The distribution maps of the independent variable shows that the eastern part of the county has higher median income, and gradually decreases to the west. The white population density and the african american population density is scattered within the center of the county. Higher asian population density is observed at the southeastern part of the county.
map1 <- tm_shape(gwr.map2) +
tm_fill("Med_Inc",
n = 5,
style = "quantile",
palette = "-RdYlBu",
title = "Med_Inc Distribution")+
tm_borders()+
tm_layout(frame = TRUE,
legend.text.size = 0.5,
legend.title.size = 0.6)
map2 <- tm_shape(gwr.map2) +
tm_fill("PopDen_Wht",
n = 5,
style = "quantile",
palette = "-RdYlBu",
title = "PopDen_Wht Distribution")+
tm_borders()+
tm_layout(frame = TRUE,
legend.text.size = 0.5,
legend.title.size = 0.6)
map3 <- tm_shape(gwr.map2) +
tm_fill("PopDen_AA",
n = 5,
style = "quantile",
palette = "-RdYlBu",
title = "PopDen_AA Distribution")+
tm_borders()+
tm_layout(frame = TRUE,
legend.text.size = 0.5,
legend.title.size = 0.6)
map4 <- tm_shape(gwr.map2) +
tm_fill("PopDen_Asi",
n = 5,
style = "quantile",
palette = "-RdYlBu",
title = "PopDen_Asi Distribution")+
tm_borders()+
tm_layout(frame = TRUE,
legend.text.size = 0.5,
legend.title.size = 0.6)
grid.newpage()
# assigns the cell size of the grid, in this case 2 by 2
pushViewport(viewport(layout=grid.layout(2,2)))

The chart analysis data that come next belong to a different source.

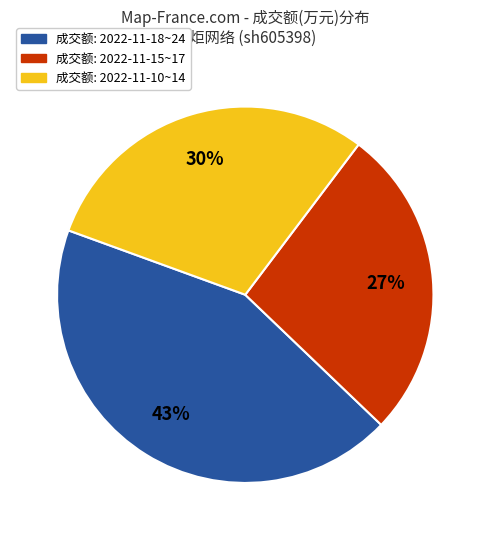

Is there any slice that represents more than half of the pie?

No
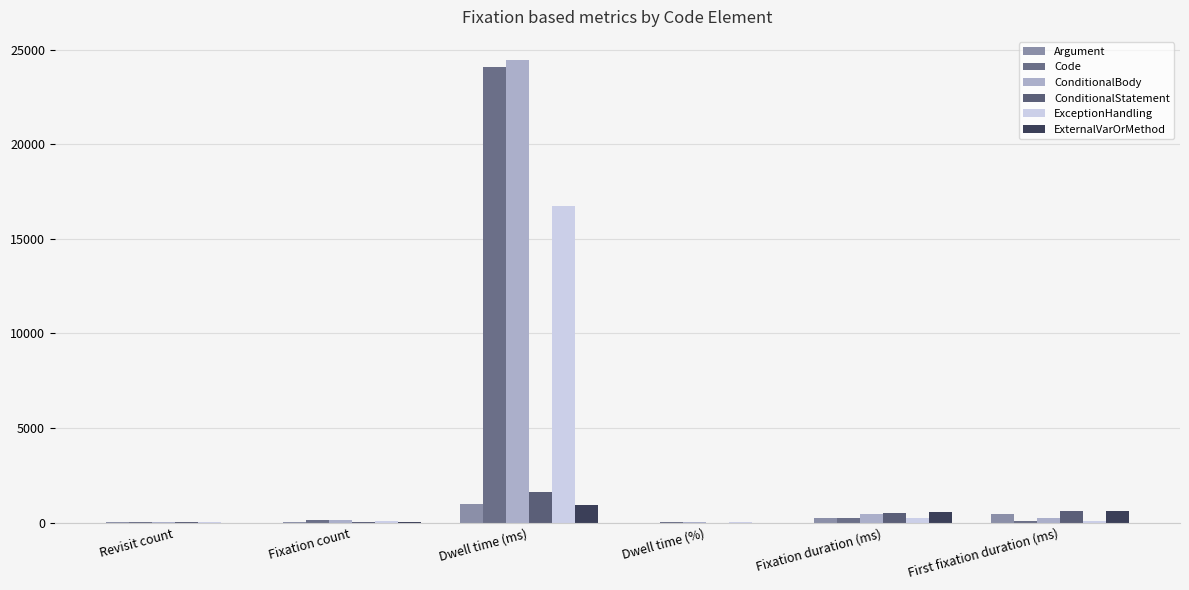

What are all the series names shown in the legend?

Argument, Code, ConditionalBody, ConditionalStatement, ExceptionHandling, ExternalVarOrMethod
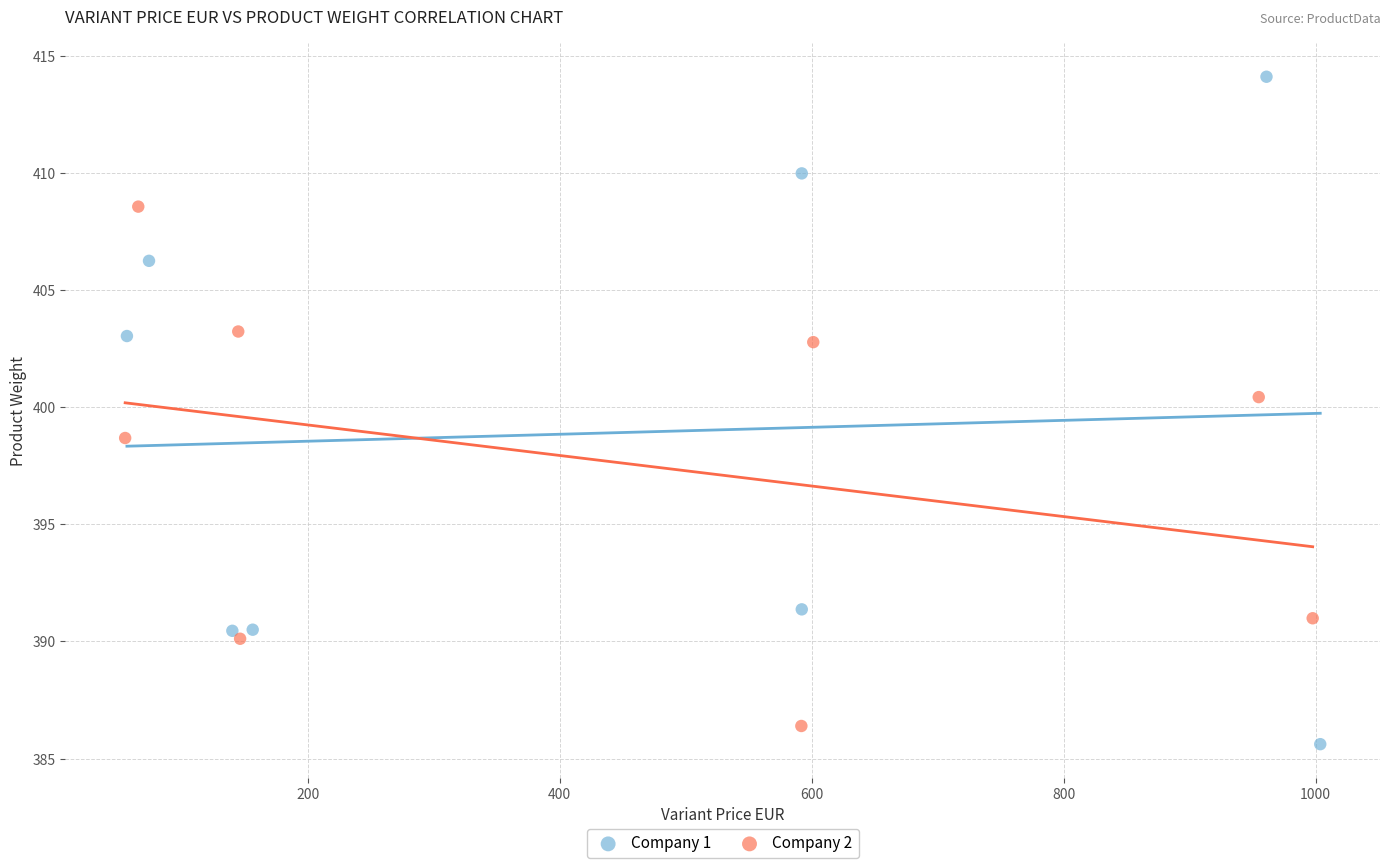

Which series has the largest Y range (max minus min)?

Company 1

# prints a map object into a defined cell
print(map1, vp=viewport(layout.pos.col = 1, layout.pos.row =1))
print(map2, vp=viewport(layout.pos.col = 2, layout.pos.row =1))
print(map3, vp=viewport(layout.pos.col = 1, layout.pos.row =2))
print(map4, vp=viewport(layout.pos.col = 2, layout.pos.row =2))
The coefficient map shows that the median income negatively impacts the population density of the central and southern part of the Shelby county. The Population density can better expressed by the white population density at the central part of the county.
map5 <- tm_shape(gwr.map2) +
tm_fill("Med_Inc.1",
n = 5,
midpoint = NA,
style = "quantile",
palette = "RdYlBu",
title = "Med_Inc Coefficient")+
tm_borders()+
tm_layout(frame = TRUE,
legend.text.size = 0.5,
legend.title.size = 0.6)
map6 <- tm_shape(gwr.map2) +
tm_fill("PopDen_Wht.1",
n = 5,
style = "quantile",
palette = "-RdYlBu",
title = "PopDen_Wht Coefficient")+
tm_borders()+
tm_layout(frame = TRUE,
legend.text.size = 0.5,
legend.title.size = 0.6)
map7 <- tm_shape(gwr.map2) +
tm_fill("PopDen_AA.1",
n = 5,
style = "quantile",
palette = "-RdYlBu",
title = "PopDen_AA Coefficient")+
tm_borders()+
tm_layout(frame = TRUE,
legend.text.size = 0.5,
legend.title.size = 0.6)
map8 <- tm_shape(gwr.map2) +
tm_fill("PopDen_Asi.1",
n = 5,
midpoint = NA,
style = "quantile",
palette = "-RdYlBu",
title = "PopDen_Asi Coefficient")+
tm_borders()+
tm_layout(frame = TRUE,
legend.text.size = 0.5,
legend.title.size = 0.6)
grid.newpage()
# assigns the cell size of the grid, in this case 2 by 2
pushViewport(viewport(layout=grid.layout(2,2)))
# prints a map object into a defined cell
print(map5, vp=viewport(layout.pos.col = 1, layout.pos.row =1))
print(map6, vp=viewport(layout.pos.col = 2, layout.pos.row =1))
print(map7, vp=viewport(layout.pos.col = 1, layout.pos.row =2))
print(map8, vp=viewport(layout.pos.col = 2, layout.pos.row =2))
This project shows usability of linear and geographic weighted regression model approach to understand the population density of Shelby county using R program. Though, the models shows higher adjusted \(R^2\) values, it could be biased if there are autocorrelations present within the independent variable. The autocorrelation analysis will be a part of the future effort for the project.